WORK TO BE COMPLETED:
Write out every entry exactly as given, but omit the pictures.

LISTED ENTRIES:
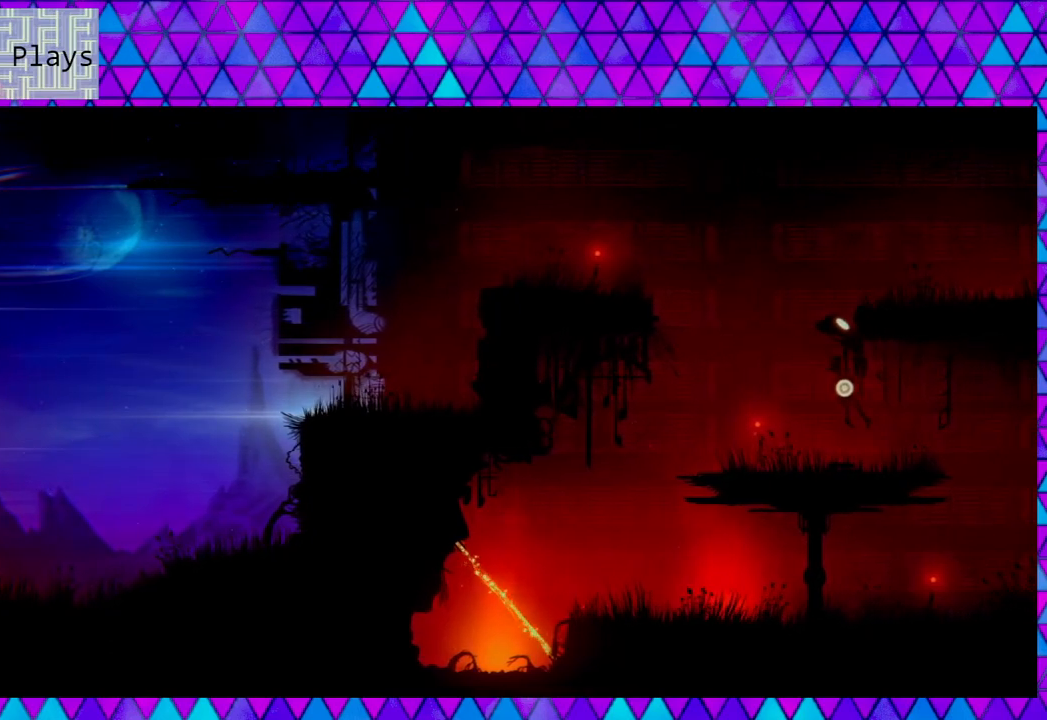
{"buttons": [], "left_stick": "right", "right_stick": "center", "events": [[350, "left_stick", "up-right"], [467, "left_stick", "right"]]}
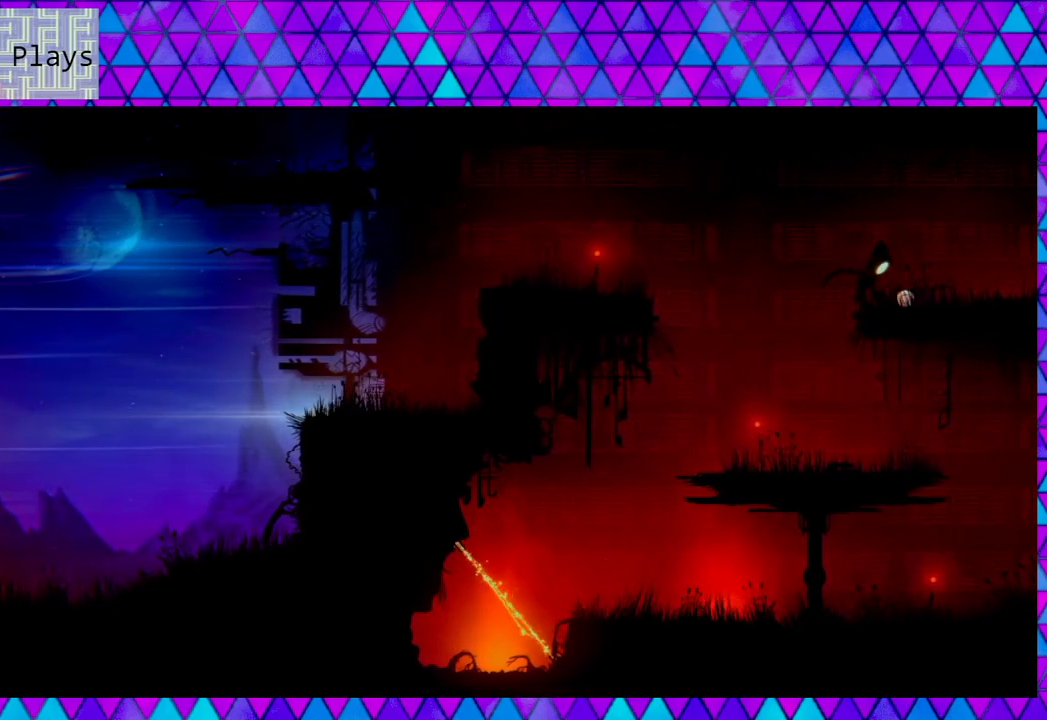
{"buttons": [], "left_stick": "right", "right_stick": "center", "events": []}
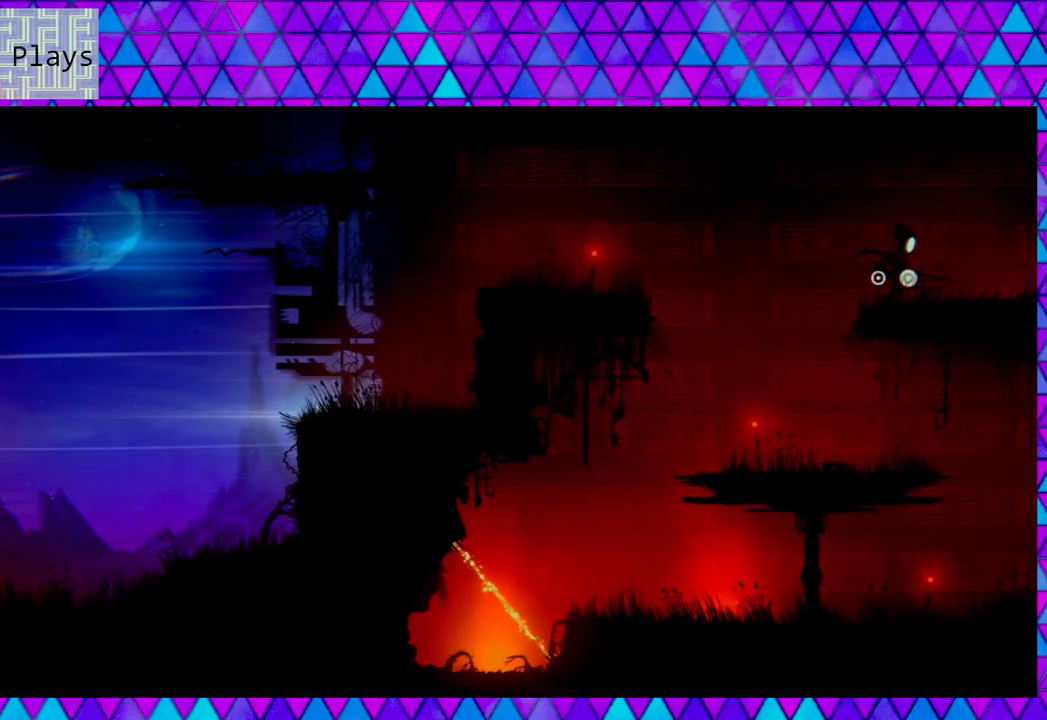
{"buttons": [], "left_stick": "right", "right_stick": "center", "events": []}
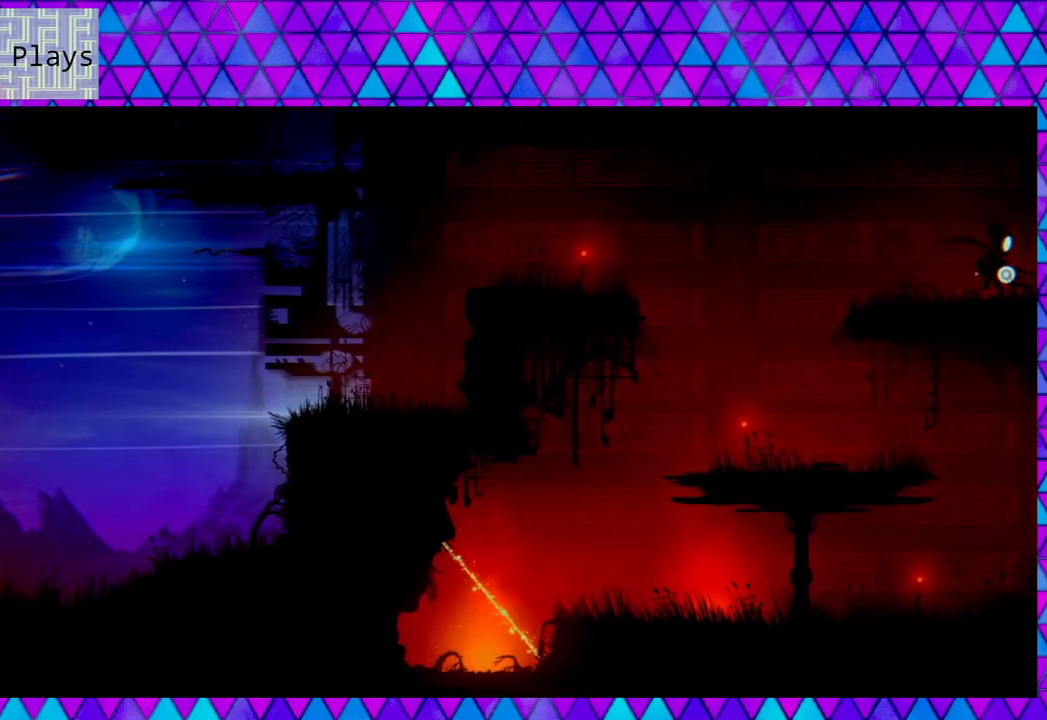
{"buttons": [], "left_stick": "center", "right_stick": "center", "events": [[333, "left_stick", "center"]]}
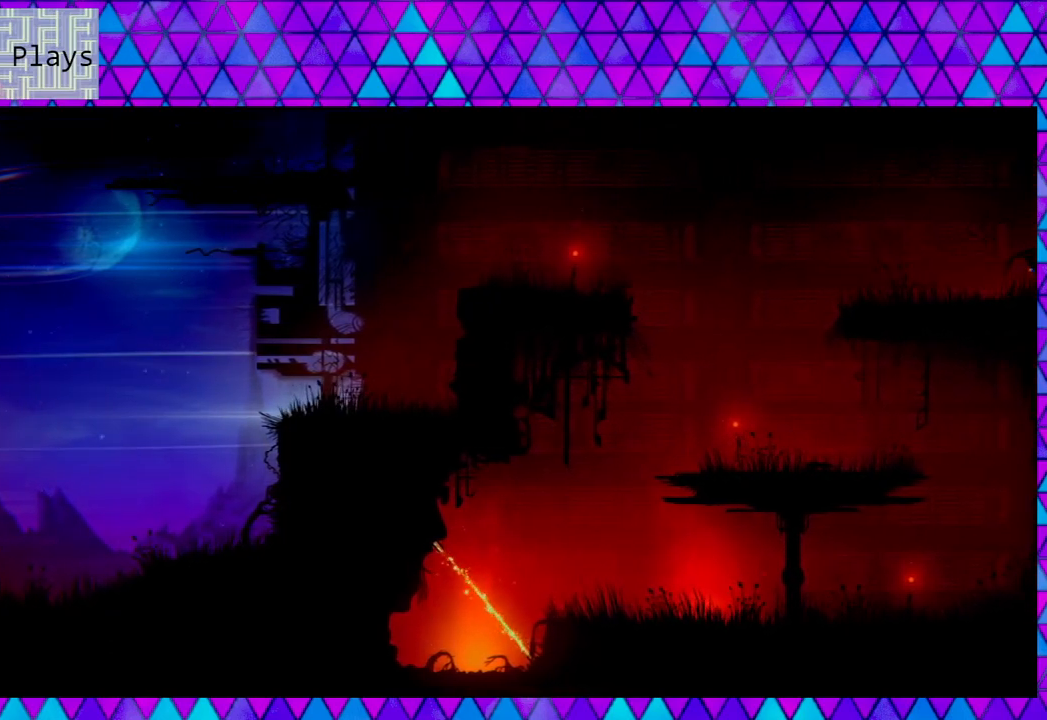
{"buttons": [], "left_stick": "center", "right_stick": "center", "events": [[133, "left_stick", "right"], [317, "left_stick", "center"]]}
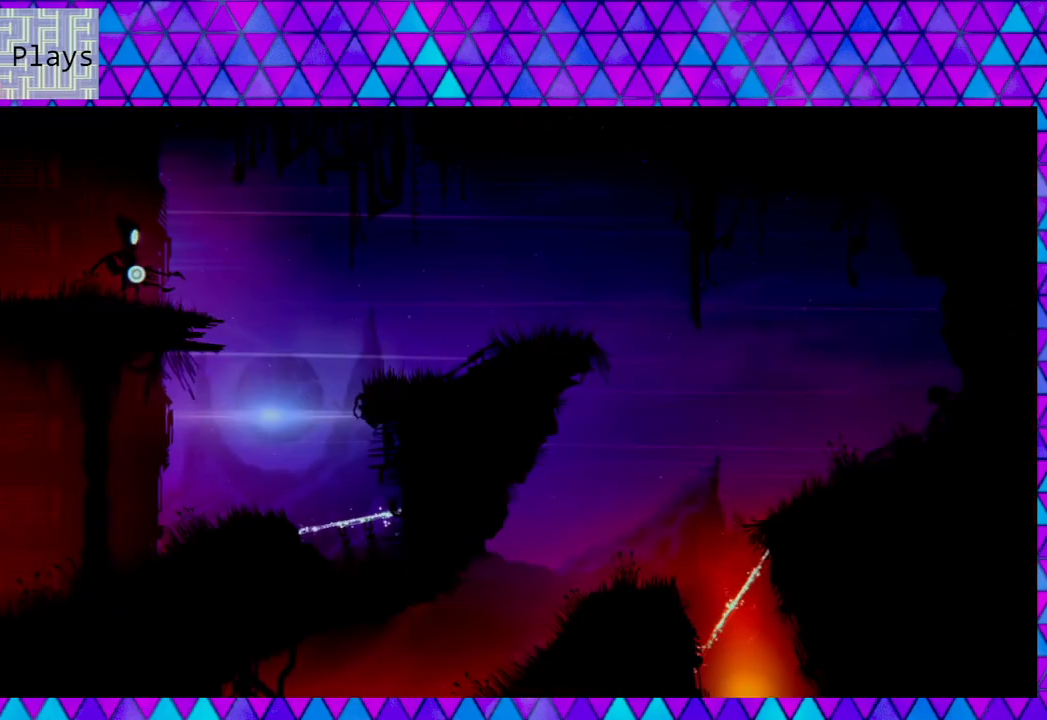
{"buttons": [], "left_stick": "center", "right_stick": "center", "events": []}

OUTPUT OF THE EXERCISE:
{"buttons": [], "left_stick": "right", "right_stick": "center", "events": [[350, "left_stick", "up-right"], [467, "left_stick", "right"]]}
{"buttons": [], "left_stick": "right", "right_stick": "center", "events": []}
{"buttons": [], "left_stick": "right", "right_stick": "center", "events": []}
{"buttons": [], "left_stick": "center", "right_stick": "center", "events": [[333, "left_stick", "center"]]}
{"buttons": [], "left_stick": "center", "right_stick": "center", "events": [[133, "left_stick", "right"], [317, "left_stick", "center"]]}
{"buttons": [], "left_stick": "center", "right_stick": "center", "events": []}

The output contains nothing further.